Reparó en él Macabeo, y exclamó dando un garrotazo en los morrillos de la calleja:

—Esto sólo me faltaba hoy, ¡caráspitis!... ¡Si lo digo yo! cuando el año está de piojos, no hay que mudar la camisa.

—¡Hola, Macabeo! —gritó al mismo tiempo el caminante, blandiendo el palo sobre la cabeza—. Acá estamos todos y ¡viva Valdecines! ¡Dios!

—¡Mal rayo te parta, animal de bellota! —murmuró Macabeo; y luégo dijo en alta voz—: El demonio me lleve si me acordaba más de tí que de la hora en que me han de enterrar.

—Se estima el aprecio, hombre —respondió el otro, ya junto á Macabeo, con su voz cencerruna.

—Pues mira, Bastián: naide te espera en el pueblo.

—Lo sé; pero yo he venido porque quería venir, ¡Dios! y el que no me vea de buen ojo, que le cierre.

—¿Dónde has pasado la noche?

—En Perojales, tan guapamente. Caía la tarde cuando llegué; amenazaba el trueno, y díjeme «no paso la hoz.» Narices tuve, porque aquello fué de lo poco que se ha visto.

—¡Qué lástima, hombre!

—¿De qué, Macabeo?

—De que te hubiera cogido la tormenta en aquella santimperie.

—Eso digo yo. Una desgracia sucede en un credo; y luégo... ¡Dios!... esta mañana madrugué, y aquí me tienes.

—¿Á pie has venido?

—Desde el tren, tan guapamente. El ahorro me sirvió para el pienso de anoche, y aún me queda grano... para lo que yo me sé.

—¡Y también yo, caráspitis!... ¿Por qué no pasaste la hoz?

—¡Otra te pego!... ¿No te lo he dicho?... Porque olí la quema.

—¡Por vida de la nariz!... Pues mira, Bastián: tu tío no te espera.
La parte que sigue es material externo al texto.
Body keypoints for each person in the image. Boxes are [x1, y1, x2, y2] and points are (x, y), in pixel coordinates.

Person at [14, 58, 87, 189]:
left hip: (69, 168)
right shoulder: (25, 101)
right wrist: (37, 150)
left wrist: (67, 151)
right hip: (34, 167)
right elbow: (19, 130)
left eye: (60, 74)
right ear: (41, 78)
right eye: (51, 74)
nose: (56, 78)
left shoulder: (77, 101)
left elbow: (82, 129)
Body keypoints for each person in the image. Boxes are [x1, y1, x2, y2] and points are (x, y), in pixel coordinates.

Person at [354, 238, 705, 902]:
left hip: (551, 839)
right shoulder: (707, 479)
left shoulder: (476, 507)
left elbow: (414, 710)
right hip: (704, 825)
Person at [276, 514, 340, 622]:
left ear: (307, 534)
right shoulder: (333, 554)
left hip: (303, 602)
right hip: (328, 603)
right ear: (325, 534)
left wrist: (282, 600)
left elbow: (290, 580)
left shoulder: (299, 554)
—De voto de mi tío, no saldría yo de Santander hasta que pudiera entrar en Valdecines hecho un caballero. ¡Mira tú si es fantesía de hombre!... Conque, ya hablaremos, que me voy á verle.

—¿Á quién?

—Á mi tío.

—No está en su casa.

—¿Pues en dónde está?

—Aquí.

—Entonces, subiré...

—No se le puede ver ahora.

—¿Por qué?

—Porque... Pero, alma de cántaro, ¿tú no sabes lo que pasa?

—Ni pizca, Macabeo.

—¿No has oído las campanas?

—Sí que las he oído; pero, la verdá, no se me ha ocurrido preguntar por quién era el toque. ¿Quién se murió, Macabeo?

—Doña Marta.

—¡Dios! ¿Cuándo?

—Anoche.

—¡Dios! ¿Y de qué, hombre?

—¿Y á tí qué te importa?

—Es de razón, Macabeo: maldito lo qué.

—¡Conque figúrate la falta que haces acá, Bastián!

—Más de lo que tú piensas, Macabeo.

—La de los perros en misa... Vuélvete, Bastián, por donde has venido... ¡cuando yo te lo aconsejo!...
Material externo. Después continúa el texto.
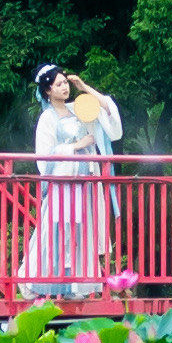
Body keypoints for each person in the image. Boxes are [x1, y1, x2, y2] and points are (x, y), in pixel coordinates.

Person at [20, 64, 124, 297]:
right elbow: (43, 157)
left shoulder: (79, 110)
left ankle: (77, 288)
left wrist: (84, 87)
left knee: (81, 233)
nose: (64, 87)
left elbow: (109, 119)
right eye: (58, 84)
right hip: (63, 186)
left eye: (65, 82)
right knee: (59, 232)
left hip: (85, 184)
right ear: (47, 91)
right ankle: (48, 285)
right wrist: (76, 146)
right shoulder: (47, 118)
—Hombre, y á tí ¿qué te va ni qué te viene con que yo me vaya ó me quede? ¡Pues me he dado flojo trote desde ayer para que, sin más ni más, tome el consejo tuyo!... ¡Dios! ¡Vaya con el consejero de chanfaina!

—Miro por tí, Bastián... Y por último —añadió Macabeo en un cambio súbito de humor—, ¡que te quedes ó te marches, ó te parta un rayo por el medio, no se me importa una alubia!

Esto dijo, y se encaminó á la portalada, aunque no llegó á abrirla. En cuanto á Bastián, se encogió de hombros por toda despedida de Macabeo, y echó calle abajo. Pasó luégo por otras, también formadas por tapias de huertos y solares, cuáles revestidas de hiedra, cuáles exhalando la fragancia delicadísima de la ya florida madreselva; atravesó dos corraladas abiertas; ladráronle otros tantos perros, y entró, por último, en una casa que no era la de su tío.

Macabeo, que le había seguido con la vista desde lejos, exclamó entonces, hiriendo otra vez el suelo con su garrote:

—¡Caráspitis!... ¿No lo dije? ¡Anda, perro... gandul!... Pero no tienes tú la culpa, sino la... ¡Si no fuera por respeto á lo que está pasando aquí, y á lo mucho que me duele!... ¡Caráspitis, recaráspitis!

Y así entró en el corral, apaleando las piedras, y cerró los portones con estrépito.